This is John's 'first impression' of Dean after the nine-year-old has made his first kill on a hunt.
MEETING DEAN ONCE MORE
Once again, John heard before he saw.
The warrior's cry that punctured the air seemed familiar yet foreign. The male voice's shout was loud and steady, a sound of surprise-induced action and the triumph of success coupled with hard-fought victory.
His oldest son.
The forest floor swam before his vision, and John foggily processed the fact that he was face down on the ground, having been struck down. He groaned lightly as he pushed his sore self to his feet, turning to see a scene that he could never have prepared himself for.
Nine-year-old Dean, standing with his back to his now standing father, ash-dipped blade in hand. Blood, coating the floor of the damp, leafy earth and shining in the moonlight that filtered through the trees. A body, the slain form of a supernatural creature, lying in the puddle of his life's liquid, not moving or attacking or even threatening to strike - but dead. Killed. Destroyed.

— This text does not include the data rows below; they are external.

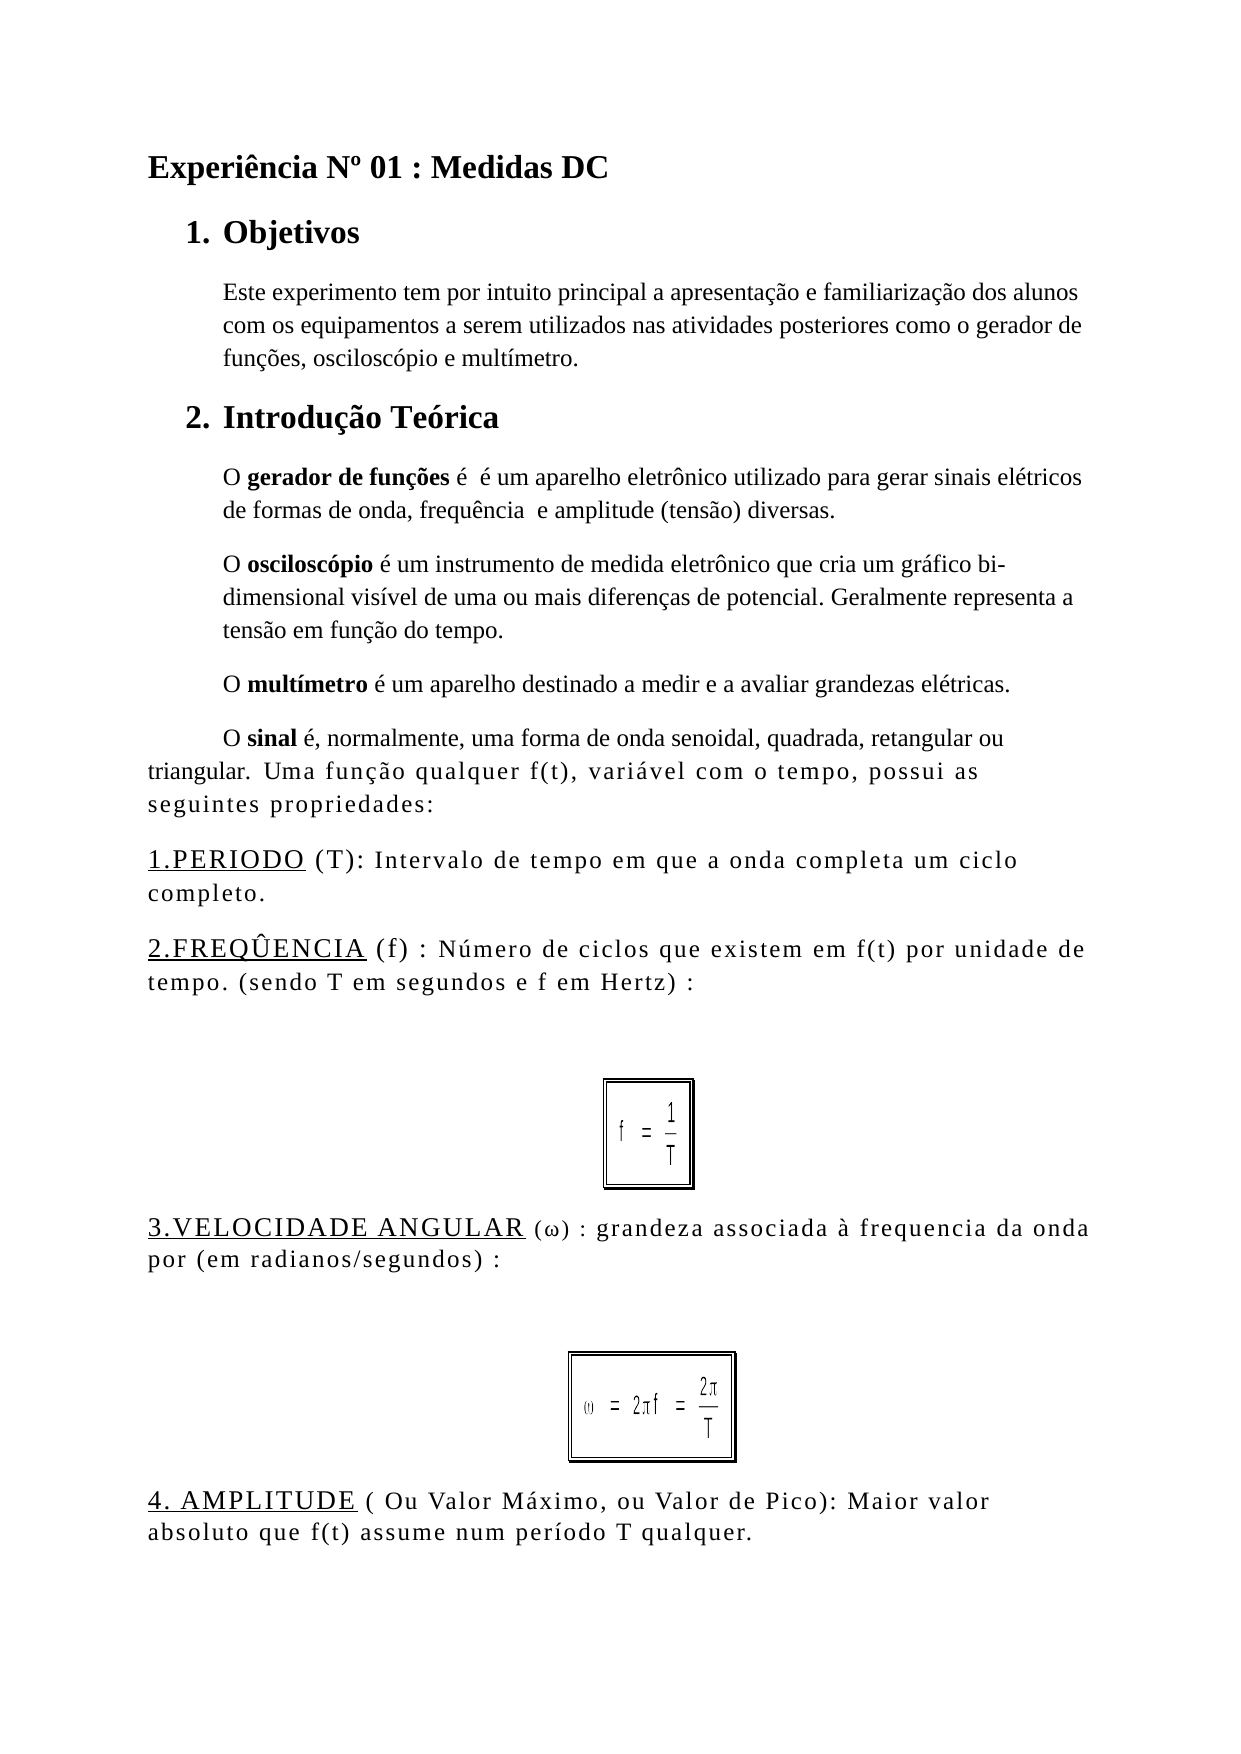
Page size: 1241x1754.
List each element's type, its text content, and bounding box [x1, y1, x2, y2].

text Este experimento tem por intuito principal a apresentação e familiarização dos alunos com os equipamentos a serem utilizados nas atividades posteriores como o gerador de funções, osciloscópio e multímetro. [223, 277, 1092, 372]
text 4. AMPLITUDE ( Ou Valor Máximo, ou Valor de Pico): Maior valor absoluto que f(t) assume num período T qualquer. [148, 1484, 1092, 1546]
list Introdução Teórica [185, 397, 1092, 436]
text Experiência Nº 01 : Medidas DC [148, 148, 1092, 186]
text O sinal é, normalmente, uma forma de onda senoidal, quadrada, retangular ou triangular. Uma função qualquer f(t), variável com o tempo, possui as seguintes propriedades: [148, 723, 1092, 818]
list O multímetro é um aparelho destinado a medir e a avaliar grandezas elétricas. [185, 669, 1092, 698]
text 3.VELOCIDADE ANGULAR (ω) : grandeza associada à frequencia da onda por (em radianos/segundos) : [148, 1211, 1092, 1273]
text 1.PERIODO (T): Intervalo de tempo em que a onda completa um ciclo completo. [148, 843, 1092, 907]
list O gerador de funções é é um aparelho eletrônico utilizado para gerar sinais elétricos de formas de onda, frequência e amplitude (tensão) diversas. [185, 462, 1092, 524]
text 2.FREQÛENCIA (f) : Número de ciclos que existem em f(t) por unidade de tempo. (sendo T em segundos e f em Hertz) : [148, 932, 1092, 996]
list O osciloscópio é um instrumento de medida eletrônico que cria um gráfico bi-dimensional visível de uma ou mais diferenças de potencial. Geralmente representa a tensão em função do tempo. [185, 549, 1092, 644]
list Objetivos [185, 213, 1092, 251]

John's weary eyes widened as the realization came. Some place inside of him that he vaguely told himself should be filled with pride was instead pierced with sorrow, and flooded with dread as he registered the thought:
Dean was a murderer.
No, he corrected himself, Not murder. It's not murder to kill something evil, he reminded himself. It wasn't wrong to kill, to hunt if you were defending yourself, saving someone, making things right in the world. Then why do I feel like I've murdered my son's innocence, John sadly asked himself as he slowly approached Dean the hunter for the first time.
"Dean?"
"Yes, sir."
John wasn't sure what to ask. Are you alright? You've just killed for the first time in your life at nine years old; are you okay? What have I done to you? Are you still the boy I brought home from the hospital so long ago? Have I changed you? Are you still the same? Are you still Dean? Are you still my son? What have I...?
"Good Job, son."
John watched Dean, not sure how to feel as they dug a ditch, burned the corpse's remains, blessed the surrounding earth, and walked back to the car. He appraised his uncharacteristically quiet son before they entered the vehicle.
"Dean-"
"I'm fine, Dad."
John moved to get into the car, satisfied with his son's assertion, but his motion to open the car door was halted by Dean voice yet again.
"Dad?"
"Yeah, Dean?"
"I did it. I killed the monster. I'm a real hunter, huh?"
John was surprised by how much he hated to admit it, and by how much it hurt to respond.
"Yes, son you are."
There was a moment of silence. Dean looked up into his father's eyes, and John was awed to see the determination, the drive and the fire that was there in what used to be the gaze of a little boy who laughed and played and thought girls were gross. He saw the eyes of fighter, a warrior, a man...a hunter.
John barely breathed when he heard his son speak again.
"It feels good, Dad. It feels really good."
"I know, son. Let's go."
"Yes, sir."
They got into the car, driving back to Pastor Jim's, knowing that Sammy would be waiting.
John stole a glance at his eldest son again. He realized he was looking at his child for the first time again. He was seeing his son as a hunter for the first time. He was meeting Dean for the first time once more.
And what a painful first impression it was.